Top of TEXT PROVIDED

• Posts
  • RSS
  • ◂◂RSS
  • Contact

  • Automating the Breath Pulse

    April 26th, 2023
    jammer, music
    One of the pieces of my rhythm stage setup is a breath controller, which measures how much I blow. It's a good fit for anything where I want to have some flexible imprecise control, but one thing I've ended up using it for a lot is just a pulse:

    Here's it by itself:

    Here's it live, layered with everything else I'm doing:

    I'm still interested in having breath control as an option, for cases where I want more compelx patterns, but a basic pulse seems like something I should be able to automate. My system already knows the current tempo from how I'm playing the drums, so I could program it to simulate my breath pattern.

    My first attempts at this sounded all wrong: it turns out I didn't actually know what pattern I was making. It was just something where I'd played around with blowing different ways until it sounded the way I wanted it. So I collected some data, tracking breath pressure as a function of how far through the beat I was:

    I could do some kind of averaging to make nicer charts, but the overall picture is clear enough: I increase it linearly to a peak near the end of the beat (68% in reel time, 82% in jig time), and then decrease it linearly to a trough near the beginning of the next beat (27% in reel time, 41% in jig time). I programmed that, and now I can have the same pulse with my mouth free to do something else:

    While I'm happy with how the result sounds, I'm pretty confused by the curves. The pulse sounds like it's on the upbeat, so I would have expected a peak at 50% (reel time), and I'd have expected the pictured curve to sound quite late? It seems like we identify the beat with the center of the trajectory (48% in real time, 62% in jig time)?

Bottom of TEXT PROVIDED
Top of DATA EXTRACT

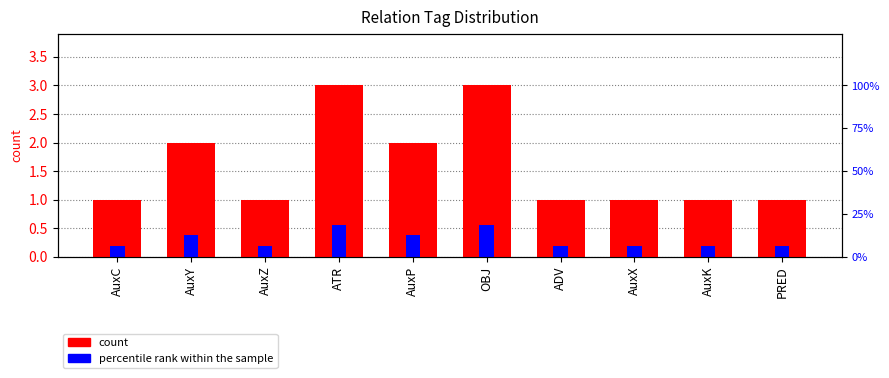

Which category has the lowest value across all series?

AuxC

Bottom of DATA EXTRACT

INSTRUCTIONS —
[A] Translate this sentence from the breath pulse post into Spanish: "My system already knows the current tempo from how I'm playing the drums, so I could program it to simulate my breath pattern."
[B] According to the breath pulse post, why did the author collect breath pressure data before programming the pulse? Answer in one to three sentences.
[C] Do these statements agree with the breath pulse post? Answer yes or no for each and quote the deciding words.
(i) In jig time, the breath pressure peaks at 82% of the way through the beat.
(ii) The author expected the peak to fall at 50% in reel time.
(iii) The author no longer wants breath control as an option.
The material has no connection to the breath pulse post.

OUTPUTS FOR THE TASKS —
[A] Mi sistema ya conoce el tempo actual por la forma en que toco la batería, así que podría programarlo para que simulara mi patrón de respiración.

[B] The author's first attempts at automating the pulse sounded all wrong because the author didn't actually know what pattern they were making. They had only played around with blowing different ways until it sounded right, so they tracked breath pressure against position in the beat to find the real pattern.

[C]
(i) Yes: "82% in jig time"
(ii) Yes: "I would have expected a peak at 50% (reel time)"
(iii) No: "I'm still interested in having breath control as an option"